** Provided passage follows **

- Born: 1966 (age 59–60) Gothenburg, Västergötland, Sweden
- Occupation: Author
- Writing career
- Genre: Children's literature
- Website: www.ingelin.se

= Ingelin Angerborn =

Swedish author (born 1966)

Ingelin Angerborn, born 1966 in Gothenburg, is a Swedish author. Angerborn, who writes children's books, made her debut with the picture book Pelle Pyton på friarstråt (2002), illustrated by Eva-Lena Rehnmark (born 1973). About the girl Tilda, who does everything wrong though it still gets right in the end, is a comic series with titles as Om jag bara inte råkat göra pappa till astronaut (2004), Om jag bara inte råkat säga sanningen (2005) and Om jag bara inte råkat klippa taxfrisyr (2007).

Pussar och P.S. (2006), Kramar och krångel (2007) and Hjärtslag och hjärnsläpp (2008) are a tender suite of books about friendship and tingling love. About the super secret club Klant & kompani are a series that began with Kartkatastrofen (2009), and illustrated by Jenny Karlsson (born 1983). Angerborn has also published thrillers for young readers: För alltid - (2009), Sorgfjäll (2010) and Rum 213 (2011).

** End of Provided passage **

== Work task 1 ==
Answer these questions about the Ingelin Angerborn article:
(a) In which city was Angerborn born?
(b) With which picture book did she debut, and in what year?
(c) Who illustrated the Klant & kompani series?
== Work task 2 ==
Rewrite the part of the records that opens with the line containing "Locate an element on the screen. The" and runs through the end of the records as a JSON list of strings, one string per line, skipping blank lines. Leave the pictures out.
The records that follow are unrelated to the text about Ingelin Angerborn.

** Recorded data follows **

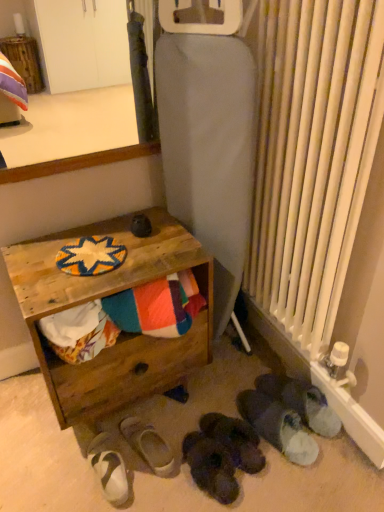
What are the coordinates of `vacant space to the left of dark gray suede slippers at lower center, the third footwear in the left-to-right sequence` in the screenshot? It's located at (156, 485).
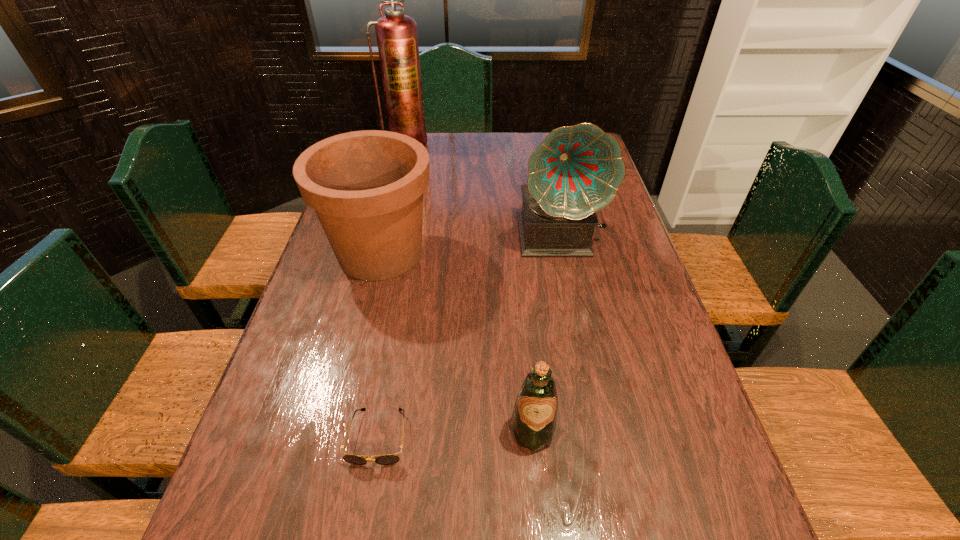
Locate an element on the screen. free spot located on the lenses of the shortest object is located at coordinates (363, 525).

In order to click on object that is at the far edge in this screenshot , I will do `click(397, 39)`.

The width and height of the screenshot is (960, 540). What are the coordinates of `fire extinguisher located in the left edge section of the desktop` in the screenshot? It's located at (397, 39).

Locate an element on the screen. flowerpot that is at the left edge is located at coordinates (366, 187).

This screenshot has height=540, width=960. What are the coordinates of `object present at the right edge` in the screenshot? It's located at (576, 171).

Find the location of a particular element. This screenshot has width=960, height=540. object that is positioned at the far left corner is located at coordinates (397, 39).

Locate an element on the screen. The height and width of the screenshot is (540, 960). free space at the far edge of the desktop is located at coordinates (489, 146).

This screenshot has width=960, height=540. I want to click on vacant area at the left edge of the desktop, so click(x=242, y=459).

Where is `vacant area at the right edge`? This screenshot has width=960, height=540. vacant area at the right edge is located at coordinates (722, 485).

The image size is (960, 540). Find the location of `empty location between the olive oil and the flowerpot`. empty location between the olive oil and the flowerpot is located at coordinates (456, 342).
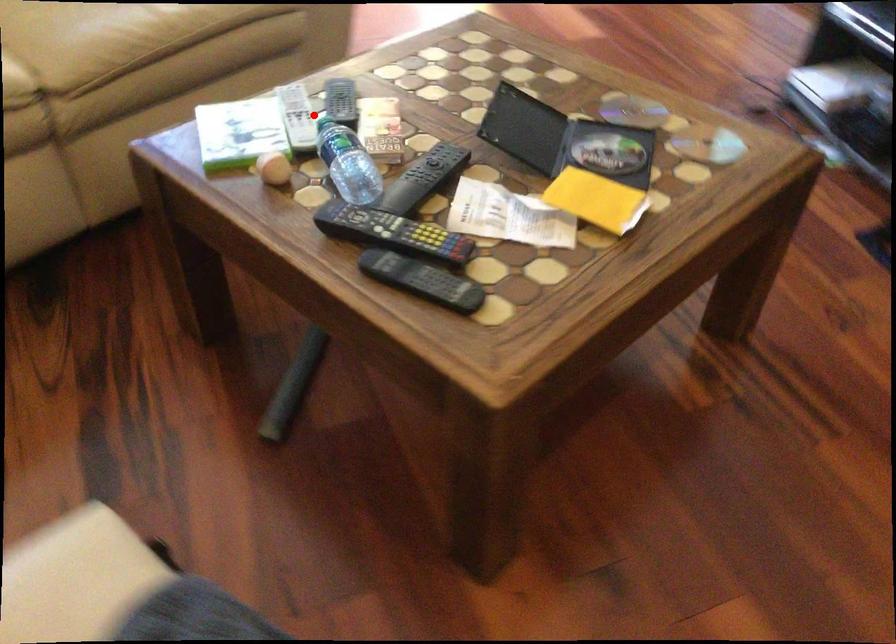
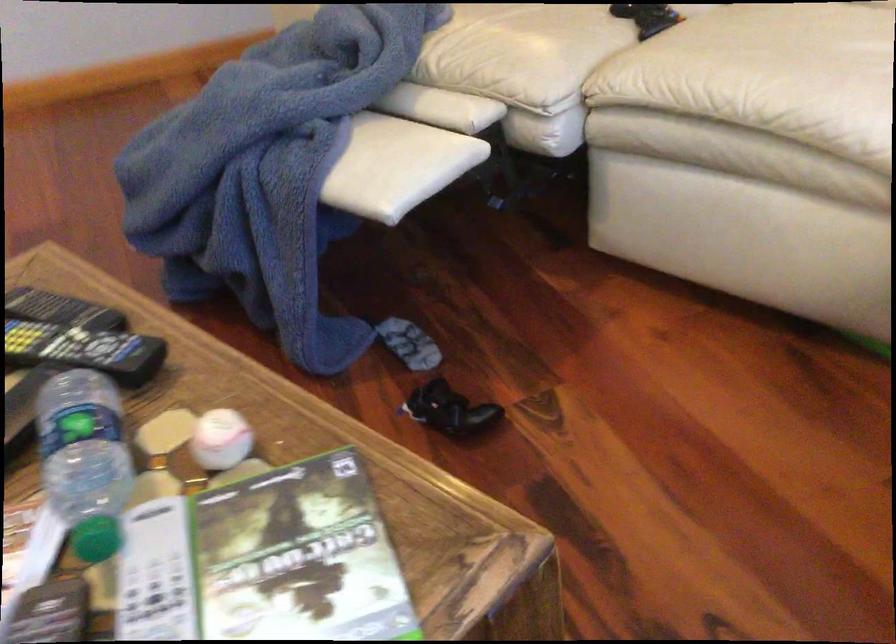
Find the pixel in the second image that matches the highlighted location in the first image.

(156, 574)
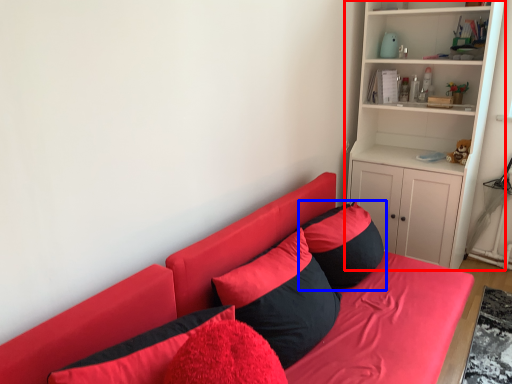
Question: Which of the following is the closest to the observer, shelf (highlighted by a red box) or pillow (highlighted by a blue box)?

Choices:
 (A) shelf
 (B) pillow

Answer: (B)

** End of Recorded data **

== Written answer 1 ==
(a) Gothenburg.
(b) Pelle Pyton på friarstråt, in 2002.
(c) Jenny Karlsson.

== Written answer 2 ==
[
  "Locate an element on the screen. The height and width of the screenshot is (540, 960). free space at the far edge of the desktop is located at coordinates (489, 146).",
  "This screenshot has width=960, height=540. I want to click on vacant area at the left edge of the desktop, so click(x=242, y=459).",
  "Where is `vacant area at the right edge`? This screenshot has width=960, height=540. vacant area at the right edge is located at coordinates (722, 485).",
  "The image size is (960, 540). Find the location of `empty location between the olive oil and the flowerpot`. empty location between the olive oil and the flowerpot is located at coordinates (456, 342).",
  "Find the pixel in the second image that matches the highlighted location in the first image.",
  "(156, 574)",
  "Question: Which of the following is the closest to the observer, shelf (highlighted by a red box) or pillow (highlighted by a blue box)?",
  "Choices:",
  " (A) shelf",
  " (B) pillow",
  "Answer: (B)"
]